Mr. Noll's suggestion is good, but would it not be simpler to have glibc not even do an IPv6 lookup if the local host's IP address is v4?
A clarification on: https://bugzilla.redhat.com/bugzilla/show_bug.cgi?id=84105#c6 You should NOT install those RPMs on a production system. Rawhide is raw bits. Those RPMs were only in relationship to various DNS issues. Those rpms have a number of non-DNS related problems. For example, they cause the rpm command to dump core. They did resolve the DNS issues, with the possible exception of excessive IPv6 lookups.
See bug #86564 for comments related to IPv6 under RH9.0.
The problem is that ftp&telnet are compiled with IPv6 patch, which links programs with libinet6.a, and that library turns on resolver's "options inet6" at startup.
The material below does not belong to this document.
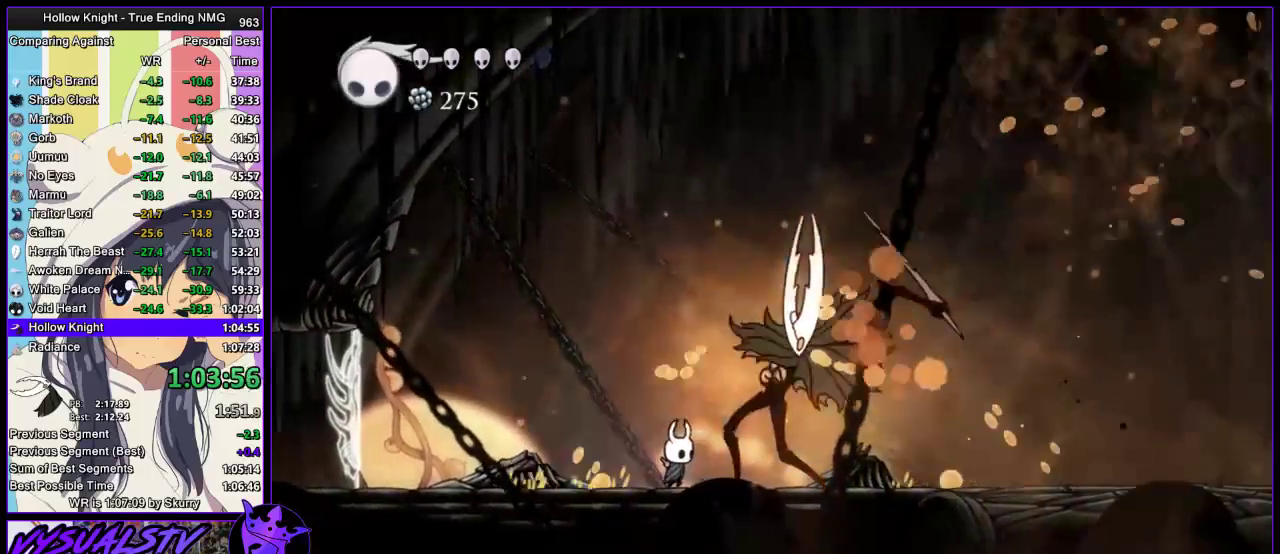
{"buttons": [], "left_stick": "center", "right_stick": "center", "button_events": [[133, "SQUARE", "down"], [333, "SQUARE", "up"]]}
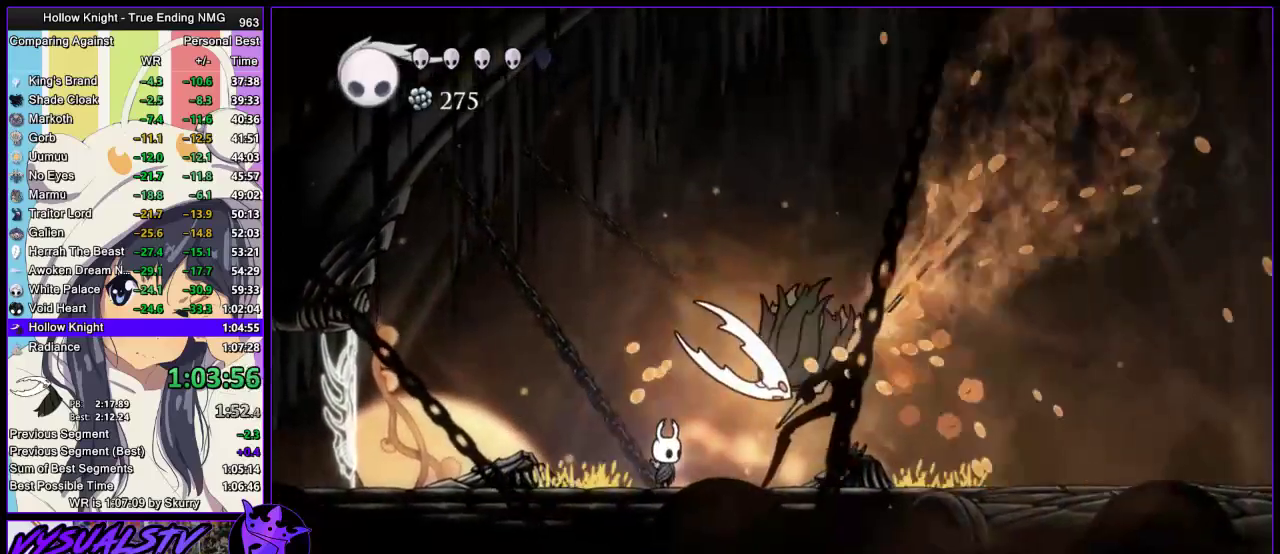
{"buttons": ["R1"], "left_stick": "center", "right_stick": "center", "button_events": [[233, "SQUARE", "down"], [300, "SQUARE", "up"], [500, "R1", "down"]]}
I'm interpreting this bug now solely in the glibc sense. There are other problems involved (my guess is bugs in programs using name resolving and bugs in PAM). In these cases specific bug repots should be filed for those programs. As for glibc, the code in RHL9 should already solve most problems. The getaddrinfo() function does search the services from nsswitch.conf in the specified order. If files is listed first and the host info is contained in /etc/hosts the search stops. The original RHL8 code (and previous release) did not have this. Problems occur if IPv6-enabled programs do not use getaddrinfo(). Some of them look up names like this: gethostbyname2 ("somehost", AF_INET6) if (not found) gethostbyname2 ("somehost", AF_INET) In this case the DNS server is contacted if /etc/hosts does not contain an IPv6 address for "somehost". Only an IPv4 address is not sufficient. This is the kind of problems I suspect PAM and various programs to have. Those programs have to change, glibc is just fine. Now, there is one more case where getaddrinfo() does too much: if the system has no IPv6 interfaces, according to POSIX the programmer can use the AI_ADDRCONFIG option to prevent looking up IPv6 addresses. The same is true for IPv4 addresses if no IPv4 interfaces are present. This flag for getaddrinfo() is not implemented in RHL9. But it is now in the official glibc CVS archive. The next release (maybe the next glibc binary) will have the necessary changes. Therefore I'm closing the bug with UPSTREAM.